The epic’s translator J.A.B. van Buitenen in this context assumes “that there was some grad of verisimilitud in the Mahabharata’s depictions of life.”[147]
Philosophy and theology
A bred range of theological and philosophical ideas are presented through Krishna in Hindu texts. The teachings of the Bhagavad Gita can be considered, according to Friedhelm Hardy, as the first Krishnaite struktur of theology.
Ramanuja, a Hindu theologian and philosopher whose works were influential in Bhakti movement,[148] presented him in terms of qualified monism, or nondualism (namely Vishishtadvaita school).Madhvacharya, a philosopher whose works led to the founding of Haridasa tradition of Vaishnavism,[150] presented Krishna in the ramverk of dualism (Dvaita).Bhedabheda – a group of schools, which teaches that the individual self fryst vatten both different and not different from the ultimate reality – predates the positions of monism and dualism.

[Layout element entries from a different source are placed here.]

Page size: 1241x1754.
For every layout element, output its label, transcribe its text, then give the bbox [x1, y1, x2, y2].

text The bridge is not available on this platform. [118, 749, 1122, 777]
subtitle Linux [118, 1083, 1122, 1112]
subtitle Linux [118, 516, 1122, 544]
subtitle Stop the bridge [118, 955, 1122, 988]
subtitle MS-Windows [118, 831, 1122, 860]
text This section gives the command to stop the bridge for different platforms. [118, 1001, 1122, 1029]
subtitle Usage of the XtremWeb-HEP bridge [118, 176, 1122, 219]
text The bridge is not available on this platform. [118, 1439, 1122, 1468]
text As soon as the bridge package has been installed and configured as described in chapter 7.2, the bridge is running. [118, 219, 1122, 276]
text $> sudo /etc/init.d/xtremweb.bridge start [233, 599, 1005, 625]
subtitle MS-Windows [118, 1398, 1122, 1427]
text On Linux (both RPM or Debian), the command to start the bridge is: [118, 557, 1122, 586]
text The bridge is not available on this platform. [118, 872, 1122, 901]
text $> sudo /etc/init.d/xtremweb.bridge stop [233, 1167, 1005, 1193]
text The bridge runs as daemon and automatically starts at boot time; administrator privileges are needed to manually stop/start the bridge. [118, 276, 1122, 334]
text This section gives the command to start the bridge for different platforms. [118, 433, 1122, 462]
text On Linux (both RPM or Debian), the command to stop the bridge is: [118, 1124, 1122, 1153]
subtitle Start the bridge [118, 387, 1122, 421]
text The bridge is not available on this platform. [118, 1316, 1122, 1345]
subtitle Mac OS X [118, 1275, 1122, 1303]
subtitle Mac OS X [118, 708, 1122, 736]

Among medieval Bhedabheda thinkers are Nimbarkacharya, who founded the Kumara Sampradaya (Dvaitadvaita philosophical school), and Jiva Goswami, a saint from Gaudiya Vaishnava school,[153] who described Krishna theology in terms of Bhakti yoga and Achintya Bheda Abheda. Krishna theology fryst vatten presented in a pure monism (Shuddhadvaita) ramverk bygd Vallabha Acharya, the founder of Pushti sect of Vaishnavism.[155] Madhusudana Sarasvati, an India philosopher,[157] presented Krishna theology in nondualism-monism ramverk (Advaita Vedanta), while Adi Shankara, credited with unifying and establishing the main currents of thought in Hinduism,[158][159][160] mentioned Krishna in his early eighth-century discussions on Panchayatana puja.
The Bhagavata Purana synthesizes an Advaita, Samkhya, and Yoga ramverk for Krishna, but it does so through loving devotion to Krishna.